=== Begin Enclosure ===
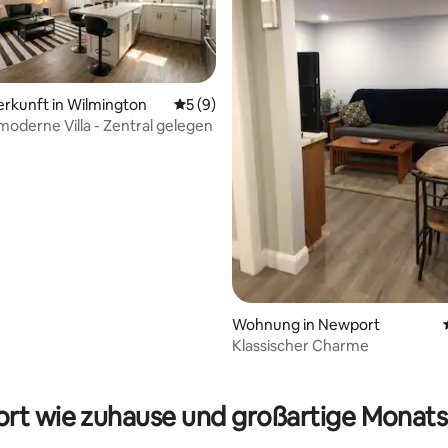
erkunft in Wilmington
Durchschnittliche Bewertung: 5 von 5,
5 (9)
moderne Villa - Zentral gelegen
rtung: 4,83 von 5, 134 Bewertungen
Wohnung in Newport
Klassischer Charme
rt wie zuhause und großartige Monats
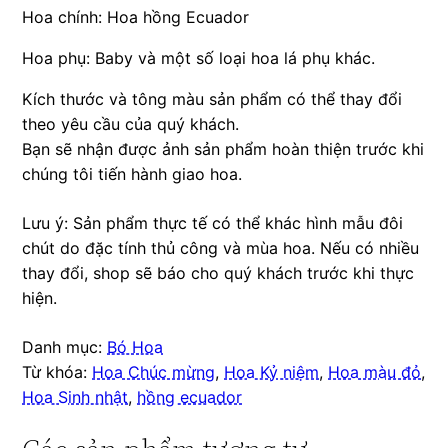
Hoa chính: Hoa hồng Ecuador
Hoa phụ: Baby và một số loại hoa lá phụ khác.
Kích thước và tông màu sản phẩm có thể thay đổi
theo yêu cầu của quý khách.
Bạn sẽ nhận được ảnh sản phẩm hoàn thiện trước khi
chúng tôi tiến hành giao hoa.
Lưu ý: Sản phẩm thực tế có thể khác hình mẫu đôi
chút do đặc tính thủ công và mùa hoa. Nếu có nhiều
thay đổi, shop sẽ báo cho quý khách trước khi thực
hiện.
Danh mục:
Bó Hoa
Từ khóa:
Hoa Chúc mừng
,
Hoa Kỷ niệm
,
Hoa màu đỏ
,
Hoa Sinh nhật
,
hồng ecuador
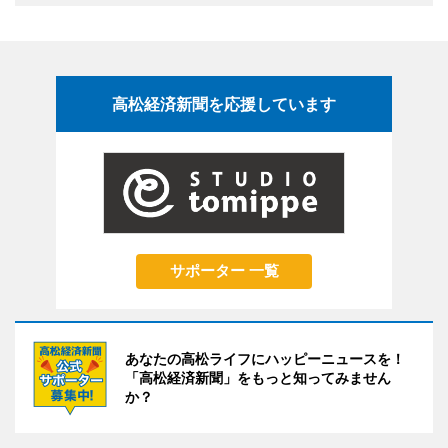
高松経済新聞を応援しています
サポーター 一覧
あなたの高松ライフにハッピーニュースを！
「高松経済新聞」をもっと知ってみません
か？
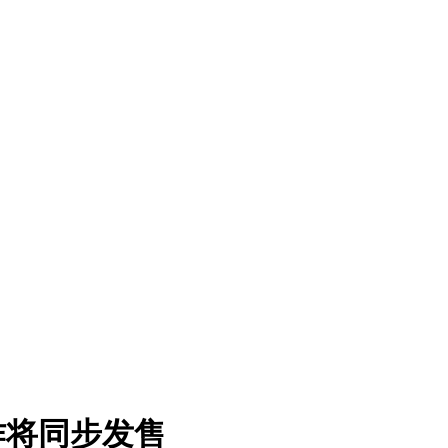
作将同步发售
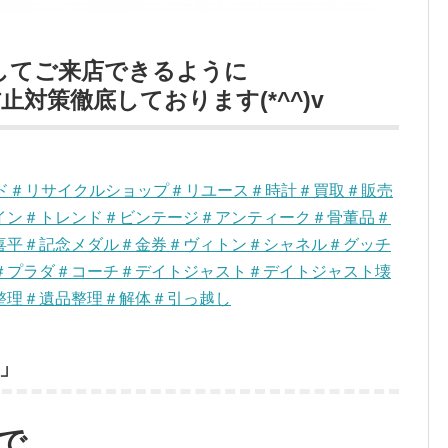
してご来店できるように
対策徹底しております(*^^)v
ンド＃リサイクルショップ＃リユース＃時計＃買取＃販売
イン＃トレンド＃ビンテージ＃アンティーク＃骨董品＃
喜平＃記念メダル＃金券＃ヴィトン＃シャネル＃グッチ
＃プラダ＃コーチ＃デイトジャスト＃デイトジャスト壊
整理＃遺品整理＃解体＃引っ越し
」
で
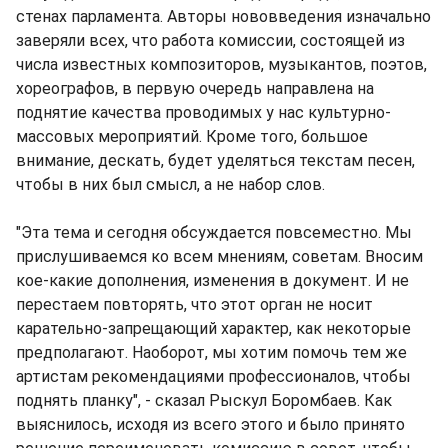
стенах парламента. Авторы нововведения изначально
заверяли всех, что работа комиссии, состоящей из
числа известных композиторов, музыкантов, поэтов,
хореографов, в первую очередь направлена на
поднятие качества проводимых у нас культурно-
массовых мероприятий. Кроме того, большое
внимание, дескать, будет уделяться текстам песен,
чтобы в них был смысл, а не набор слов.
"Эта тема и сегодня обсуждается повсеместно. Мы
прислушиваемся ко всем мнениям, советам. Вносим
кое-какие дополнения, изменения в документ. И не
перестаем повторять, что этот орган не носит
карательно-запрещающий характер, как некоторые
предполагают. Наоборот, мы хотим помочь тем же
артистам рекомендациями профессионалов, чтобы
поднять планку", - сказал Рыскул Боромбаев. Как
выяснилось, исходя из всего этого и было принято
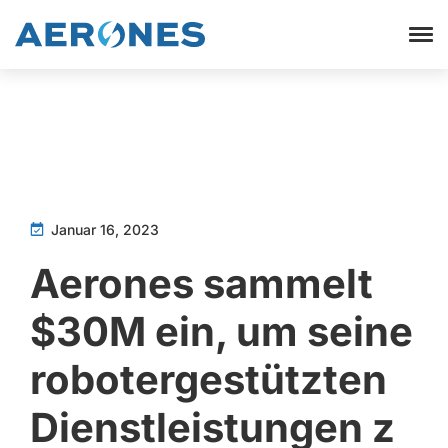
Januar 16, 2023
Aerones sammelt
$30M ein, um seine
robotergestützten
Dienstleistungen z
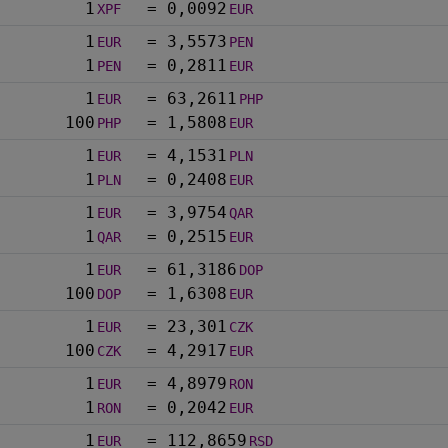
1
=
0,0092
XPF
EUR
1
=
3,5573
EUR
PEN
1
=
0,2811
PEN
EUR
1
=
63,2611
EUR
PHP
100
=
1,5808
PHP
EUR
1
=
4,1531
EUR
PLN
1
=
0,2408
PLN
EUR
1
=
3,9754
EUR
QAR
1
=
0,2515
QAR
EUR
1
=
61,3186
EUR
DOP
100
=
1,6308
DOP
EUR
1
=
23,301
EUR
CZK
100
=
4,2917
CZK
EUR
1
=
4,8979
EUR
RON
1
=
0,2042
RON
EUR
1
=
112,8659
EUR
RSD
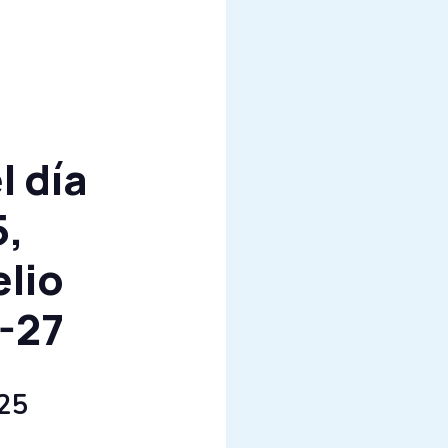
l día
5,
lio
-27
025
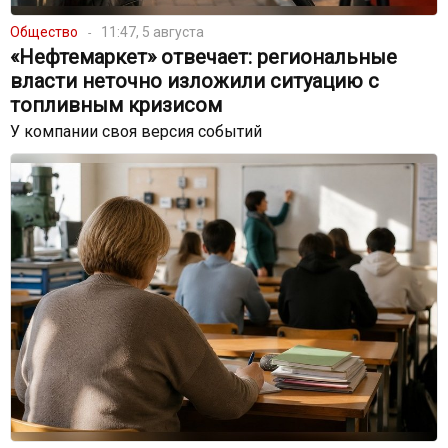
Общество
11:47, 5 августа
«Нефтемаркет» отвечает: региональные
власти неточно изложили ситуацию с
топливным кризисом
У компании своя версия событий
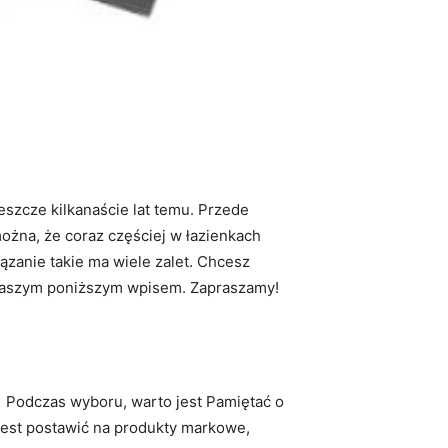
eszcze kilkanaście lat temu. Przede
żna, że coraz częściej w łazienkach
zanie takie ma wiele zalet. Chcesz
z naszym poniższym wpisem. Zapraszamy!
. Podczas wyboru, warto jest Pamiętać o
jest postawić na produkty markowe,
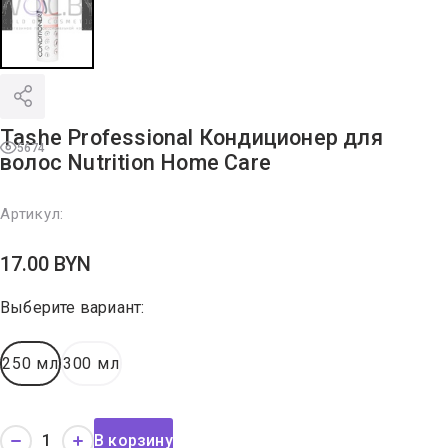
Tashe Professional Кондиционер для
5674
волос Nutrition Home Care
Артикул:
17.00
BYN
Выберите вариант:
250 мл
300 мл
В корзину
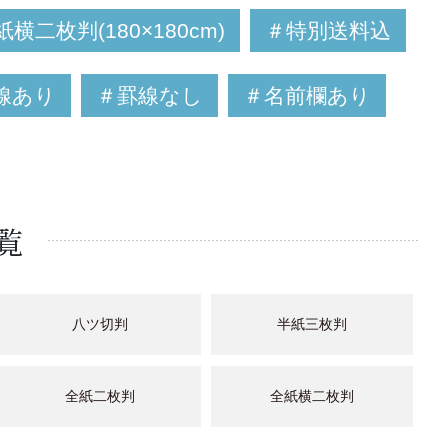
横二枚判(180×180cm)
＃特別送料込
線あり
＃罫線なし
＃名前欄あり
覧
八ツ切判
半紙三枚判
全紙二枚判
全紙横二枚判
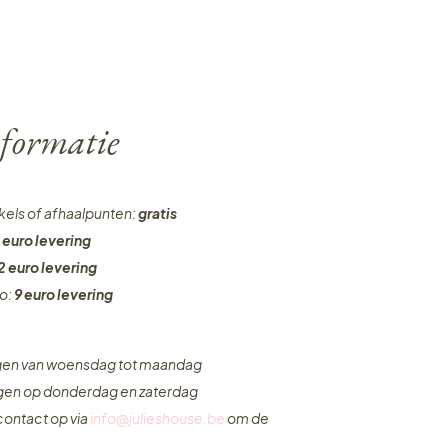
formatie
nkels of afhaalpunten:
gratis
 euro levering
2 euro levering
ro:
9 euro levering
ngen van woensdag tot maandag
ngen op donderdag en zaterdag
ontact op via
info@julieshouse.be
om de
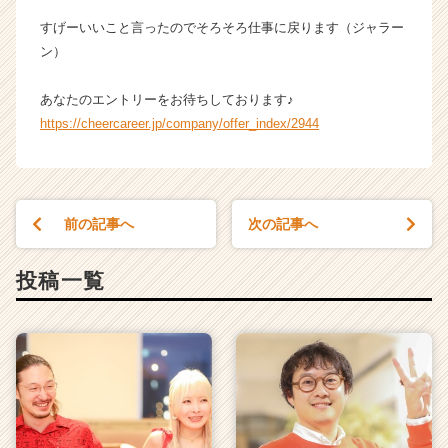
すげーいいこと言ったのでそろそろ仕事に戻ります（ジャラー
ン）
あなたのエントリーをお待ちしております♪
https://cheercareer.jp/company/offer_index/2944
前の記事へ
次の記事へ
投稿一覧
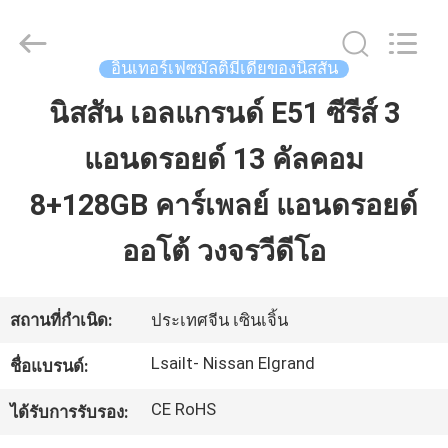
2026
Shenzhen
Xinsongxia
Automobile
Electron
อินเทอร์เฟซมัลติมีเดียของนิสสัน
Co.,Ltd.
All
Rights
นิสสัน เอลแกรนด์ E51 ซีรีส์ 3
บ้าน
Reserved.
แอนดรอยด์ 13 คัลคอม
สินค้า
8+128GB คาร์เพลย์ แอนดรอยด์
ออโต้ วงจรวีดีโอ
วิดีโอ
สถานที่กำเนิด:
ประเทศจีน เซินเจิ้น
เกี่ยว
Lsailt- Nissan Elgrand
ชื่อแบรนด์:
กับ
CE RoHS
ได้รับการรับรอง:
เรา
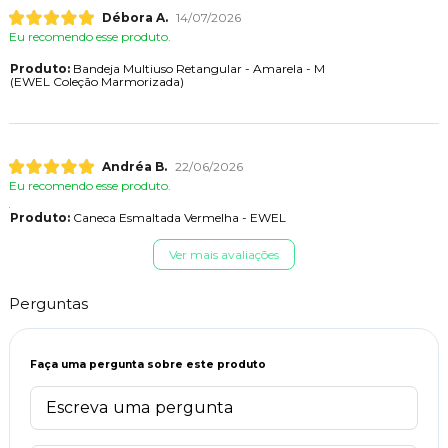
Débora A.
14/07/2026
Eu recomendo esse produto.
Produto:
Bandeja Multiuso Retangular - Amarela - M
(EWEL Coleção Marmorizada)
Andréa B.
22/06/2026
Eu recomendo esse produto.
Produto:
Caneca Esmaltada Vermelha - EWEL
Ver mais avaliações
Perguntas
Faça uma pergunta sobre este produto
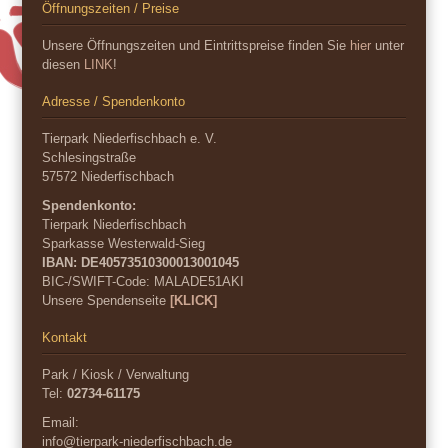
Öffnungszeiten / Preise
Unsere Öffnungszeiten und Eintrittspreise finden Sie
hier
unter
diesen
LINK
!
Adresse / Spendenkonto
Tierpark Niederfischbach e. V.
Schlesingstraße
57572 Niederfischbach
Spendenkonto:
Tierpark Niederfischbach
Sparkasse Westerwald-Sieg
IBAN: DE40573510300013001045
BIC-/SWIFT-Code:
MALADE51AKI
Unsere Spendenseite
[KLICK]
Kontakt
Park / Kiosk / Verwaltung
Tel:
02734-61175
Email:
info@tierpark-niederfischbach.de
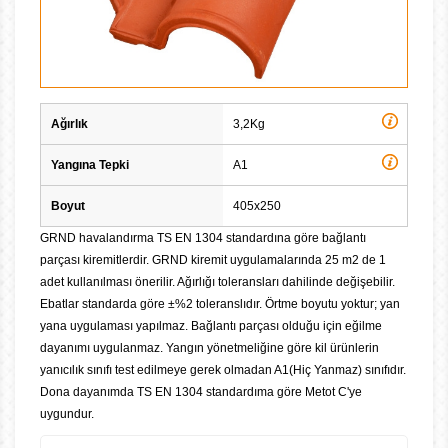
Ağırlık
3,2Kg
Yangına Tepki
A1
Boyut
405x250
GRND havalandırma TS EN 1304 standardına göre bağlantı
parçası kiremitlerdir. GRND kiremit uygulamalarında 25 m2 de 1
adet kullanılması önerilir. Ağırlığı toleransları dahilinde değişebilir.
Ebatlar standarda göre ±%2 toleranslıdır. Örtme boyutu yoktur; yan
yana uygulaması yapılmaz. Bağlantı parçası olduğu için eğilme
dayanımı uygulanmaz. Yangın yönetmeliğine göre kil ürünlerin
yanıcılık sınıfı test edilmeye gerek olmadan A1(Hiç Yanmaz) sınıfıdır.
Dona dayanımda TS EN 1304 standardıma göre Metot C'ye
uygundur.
=== End Enclosure ===
Reproduce the material word for word, from its first line through the line containing "rt wie zuhause und großartige Monats", with that line included. Leave the pictures out.

erkunft in Wilmington
Durchschnittliche Bewertung: 5 von 5,
5 (9)
moderne Villa - Zentral gelegen
rtung: 4,83 von 5, 134 Bewertungen
Wohnung in Newport
Klassischer Charme
rt wie zuhause und großartige Monats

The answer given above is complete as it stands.